L’Union européenne, dans son action pour gérer les crises successives, est face à une difficulté existentielle : elle s’est bâtie sur l’idée que les interdépendances économiques étaient le seul facteur de paix et de solidarité possible, elle a négligé la diplomatie, la politique extérieure, la politique d’influence. Elle ne s’est pensée que comme un acteur économique et non comme un acteur géopolitique.
Aujourd’hui, elle a bien conscience qu’elle doit opérer un virage à 180 degrés. Cette théorie ne tient plus à partir du moment où nos dépendances – on pense surtout à la dépendance énergétique vis-à-vis de la Russie – nous mettent en grande difficulté et nous freinent dans notre action contre la guerre.
Il est certain que si l’UE et si les dirigeants européens s’étaient davantage pensés eux-mêmes comme des acteurs géopolitiques, ils auraient fait des choix tout à fait différents en matière industrielle, en matière commerciale, en matière de diversification de nos partenaires et de nos sources d’importations, etc. Le retard pris est immense.
Mais est-ce qu’il peut être rattrapé ?
Oui dans une certaine mesure. Les décisions de l’UE et des dirigeants européens ces derniers mois vont dans ce sens. Par exemple, quand la Commission propose des achats communs de vaccins pendant la crise sanitaire, ou des achats communs en matière énergétique et d’armement aujourd’hui dans le contexte de la guerre en Ukraine.
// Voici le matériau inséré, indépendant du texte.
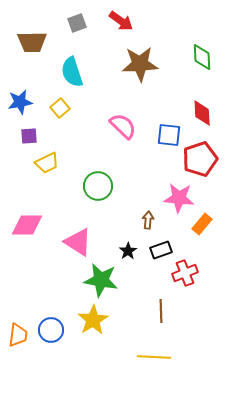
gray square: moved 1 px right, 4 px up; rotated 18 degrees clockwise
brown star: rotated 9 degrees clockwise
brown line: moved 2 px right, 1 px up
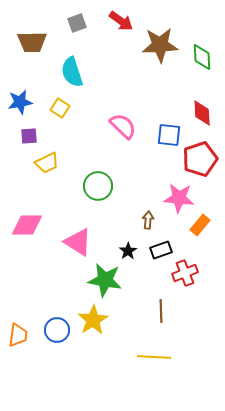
brown star: moved 20 px right, 19 px up
yellow square: rotated 18 degrees counterclockwise
orange rectangle: moved 2 px left, 1 px down
green star: moved 4 px right
blue circle: moved 6 px right
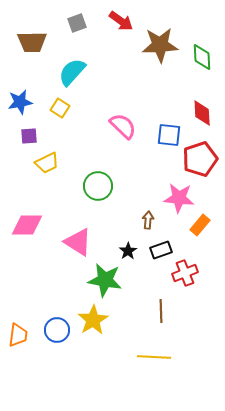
cyan semicircle: rotated 60 degrees clockwise
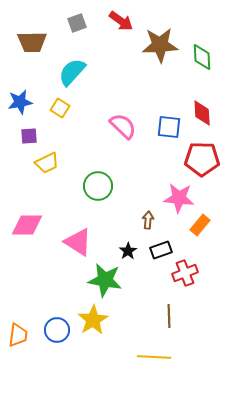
blue square: moved 8 px up
red pentagon: moved 2 px right; rotated 20 degrees clockwise
brown line: moved 8 px right, 5 px down
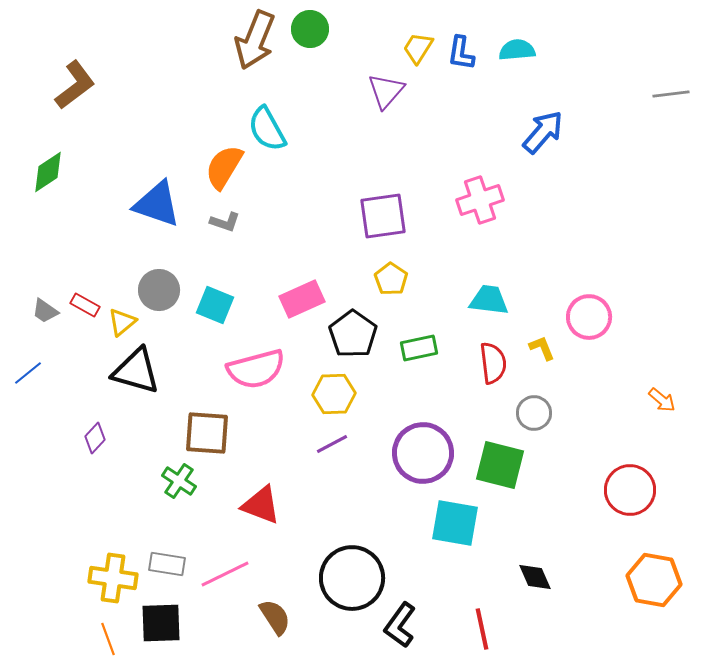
Les objectifs environnementaux et climatiques de la Commission aussi sont tournés vers un projet de souveraineté en proposant la création de nouvelles filières, de nouvelles formations, de nouveaux emplois en Europe.
Certains disent même que l’Europe est entrée dans une économie de guerre. C’est exagéré ?
Oui un peu parce qu’une économie de guerre, c’est ce qu’a fait l’Allemagne en 1936 quand elle a réorganisé son économie en vue du réarmement, ou dans un autre registre, ce qu’ont fait les Américains en 1942 avec le Victory Program. Aujourd’hui, les États européens ont tous annoncé une augmentation significative des budgets alloués à la défense (ce qui finalement n’est qu’une manière de respecter enfin les conditions de l’OTAN...).
Mais l’économie européenne est aussi tournée vers des objectifs environnementaux forts, vers des transformations de nos modèles énergétiques et de consommation. Donc plutôt qu’une économie de guerre, je dirais qu’en Europe, on est passé à une « économie de souveraineté européenne » où on recherche enfin les moyens de ne pas subir nos dépendances mais de les penser avec une vision stratégique, même si on voit bien que les États européens ne sont pas alignés sur un grand nombre de sujets. Mais cette marche vers une « économie de souveraineté européenne », elle a démarré et il faut surtout l’encourager.